-- EXTRACTED TEXT follows --
Just five days of computer-based training over a few weeks can boost the attentional abilities of four-year-old children by an amount equivalent to half the increase in ability typically seen between the ages of four and six years of age. The finding raises the possibility of using such training as standard to prepare children before they start school, and of targeting the training at children with attentional problems.
M. Rosario Rueda at the University of Oregon and colleagues first tested the executive attentional ability of 49 four- and six-year-old children. This involved the children pressing a button to indicate which way a target fish was pointing while ignoring the direction of the surrounding fish.
Some of the children then received training that involved using a joystick to track a cartoon cat on a computer screen; using a joystick to place a cat where they thought a diving duck would emerge (anticipation exercise); picking out a target cartoon portrait from an array of distractors (stimulus discrimination); as well as a range of Stroop-like exercises, including indicating which of two lists of numbers contained more digits (e.g. 3333 vs. 666) while ignoring the actual size of repeated digit (e.g. 3 vs. 6). See here for more information.
-- EXTRACTED TEXT concluded --
-- GIVEN ENTRIES follows --
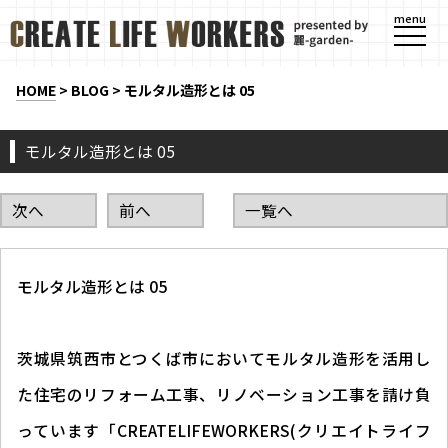
menu
HOME
>
BLOG
>
モルタル造形とは 05
モルタル造形とは 05
次へ
前へ
一覧へ
モルタル造形とは 05
茨城県筑西市とつくば市においてモルタル造形を活用し
た住宅のリフォーム工事、リノベーション工事を請け負
っています「CREATELIFEWORKERS(クリエイトライフ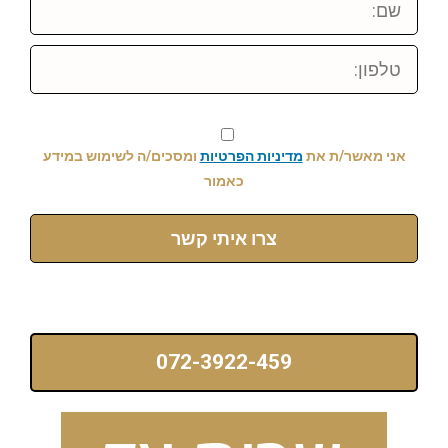
טלפון:
אני מאשר/ת את
מדיניות הפרטיות
ומסכים/ה לשימוש במידע
כאמור
צרו איתי קשר
072-3922-459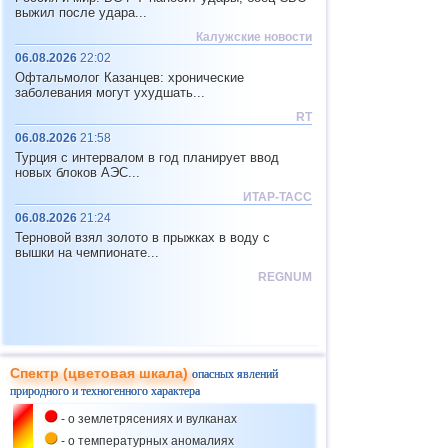
Смерчи на побережье Кубы
объектов
выжил после удара...
03.07
Климат, Удары
Калужские новости
Москва
молнии и
Сильные грозы в центральной
06.08.2026
22:02
Блэкаут
России
Офтальмолог Казанцев: хронические
заболевания могут ухудшать...
04.07
Обрушение
Япония
объектов и
RT
Обрушение дома в Японии
Климат
06.08.2026
21:58
05.07
Турция с интервалом в год планирует ввод
Вулканическая
США
новых блоков АЭС...
активность
Активность вулкана Килауэа
ИТАР-ТАСС
06.07
06.08.2026
Санкт-Петербург
21:24
Климат,
Штормовая погода в Санкт-
Блэкаут и
МТК
Терновой взял золото в прыжках в воду с
Петербурге
вышки на чемпионате...
06.07
REGNUM
Иран
Технопожары
Пожар на нефтяном заводе в
и Эколоия
Иране
07.07
Реформа ЖКХ
Амурская область
и Обрушение
Реформа ЖКХ в Тынде
объектов
Спектр (цветовая шкала)
опасных явлений
природного и техногенного характера
07.07
Климат,
Китай
Блэкаут и
- о землетрясениях и вулканах
Непрерывные наводнения в
Обрушение
Китае
объектов
- о температурных аномалиях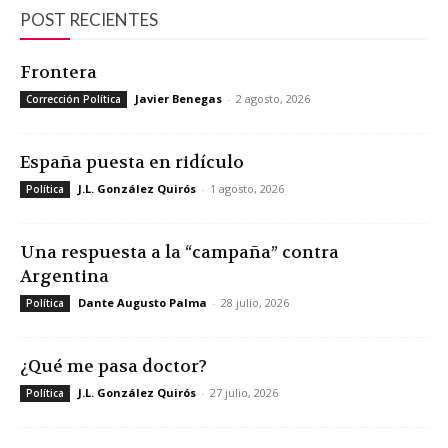
POST RECIENTES
Frontera
Javier Benegas
-
2 agosto, 2026
Corrección Política
España puesta en ridículo
J.L. González Quirós
-
1 agosto, 2026
Política
Una respuesta a la “campaña” contra
Argentina
Dante Augusto Palma
-
28 julio, 2026
Política
¿Qué me pasa doctor?
J.L. González Quirós
-
27 julio, 2026
Política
-- GIVEN ENTRIES concluded --
→ PROBLEM STATEMENT
Please state how many children had their executive attentional ability tested first, according to the text on attention training for young children. The saved entries have nothing to do with this.

→ RESULT OF THE TASK
49 four- and six-year-old children.